Q&A: Nicholas Carr on 'the big switch' to cloud computing

Author says cloud approach is reliable enough for many apps, but warns about vendor lock-in

Nicholas Carr

Nicholas Carr

In addition to security and reliability, one of the top concerns among IT execs is how to avoid getting locked into a particular vendor's cloud service. Any advice you can share on that?

I think buyers should be worried about lock-in. If we're going to have the kind of interoperability and standardized data formats necessary to ensure fairly easy migration among vendors, it's going to have to be the buyers pushing the vendors to move in that direction. Unless the buyers make that a demand for doing business with a vendor, I fear that we'll see a lot of vendors, even if they talk a good game about standardization, actually pursue strategies to make it hard to get off their clouds, to quote Mick Jagger.

How concerned should CIOs be about the possibility of Microsoft, Google and other heavyweights coming to dominate the cloud?

When we look ahead and try to figure out the ultimate structure of the cloud or the computing utility industry, there are a lot of open questions. But when we look at the infrastructure side, it certainly appears to be a very capital-intensive operation.

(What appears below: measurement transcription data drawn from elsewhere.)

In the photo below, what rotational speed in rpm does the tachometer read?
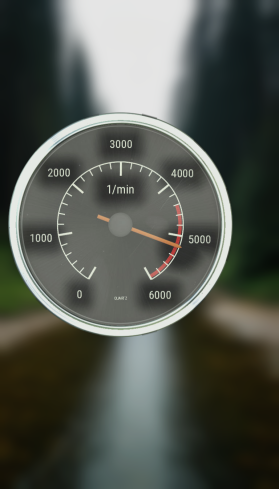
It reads 5200 rpm
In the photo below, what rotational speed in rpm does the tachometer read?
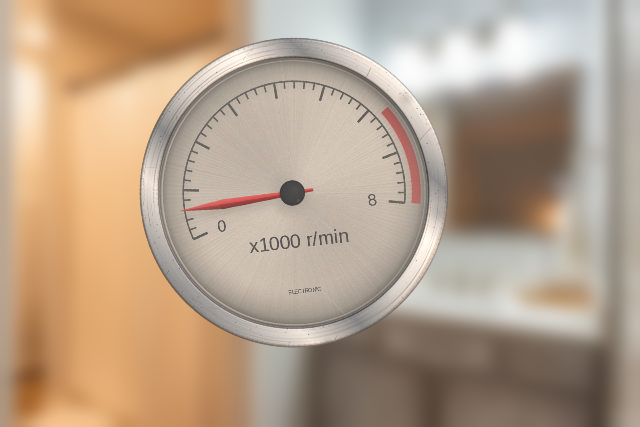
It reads 600 rpm
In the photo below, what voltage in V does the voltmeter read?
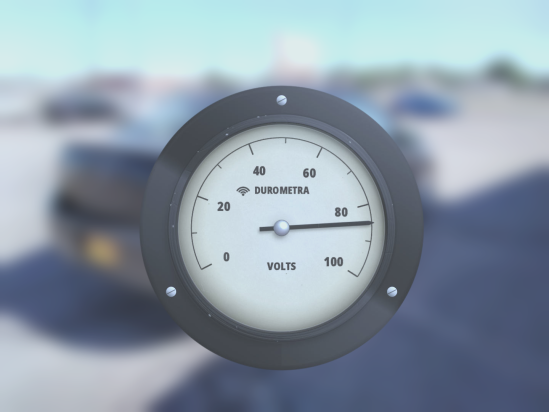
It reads 85 V
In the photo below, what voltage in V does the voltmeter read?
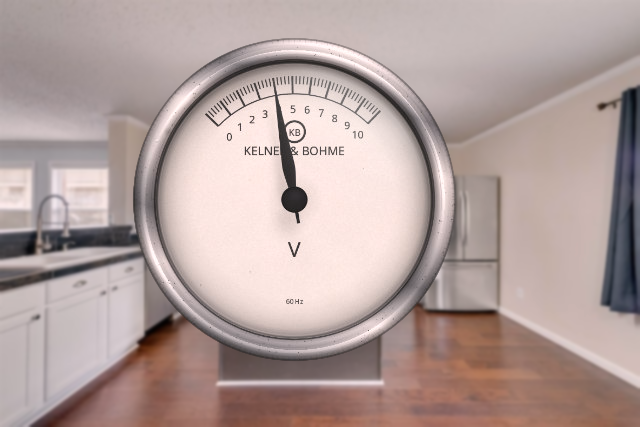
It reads 4 V
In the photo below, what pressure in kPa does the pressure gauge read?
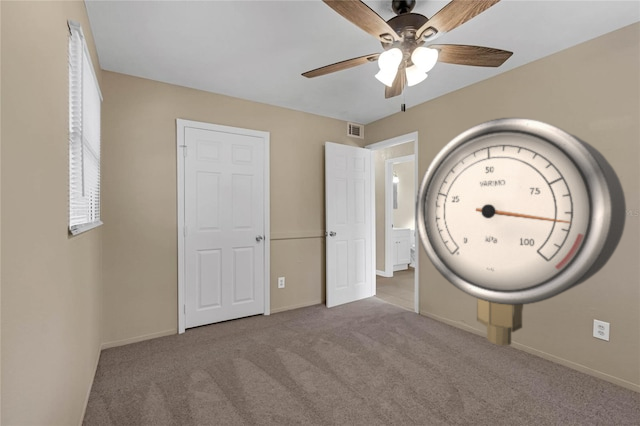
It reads 87.5 kPa
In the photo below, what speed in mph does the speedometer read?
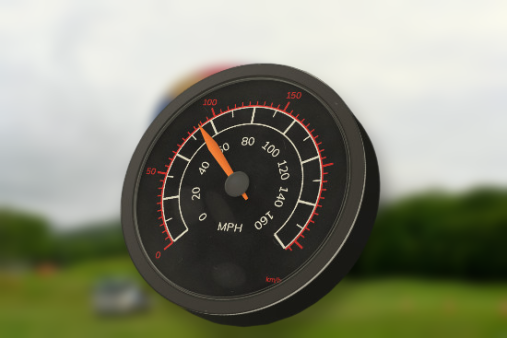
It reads 55 mph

So we're seeing companies like Google and Microsoft spending billions of dollars a year, and that leads me to believe that because of the capital expense of building these networks, there's going to be a relatively small number of suppliers who can afford to build them out.

So that in itself raises some red flags. But another question is, what about the services, the applications that ride on top of that infrastructure? Will that remain sort of a separate business with lots of providers competing? Or will the Googles of the world kind of suck up those applications as well?

So will we see a small set of vendors holding power over both the infrastructure and the applications?

That I don't really know. Regulations will play some part in it -- and also the ability of a company like Google to innovate in a way that's attractive for businesses, which it really hasn't done very much of yet.

How do CIOs go about making "the big switch" without decimating their IT staffs and placing their own jobs at risk?

One of the advantages of the cloud is that it allows you to not only reduce your capital expenditures in IT but to reduce your IT staff. And if it didn't, it wouldn't be that attractive because IT labor costs are such a big part of IT costs. So as CIOs look ahead, they should come to grips with the fact that this may mean that their empire may shrink.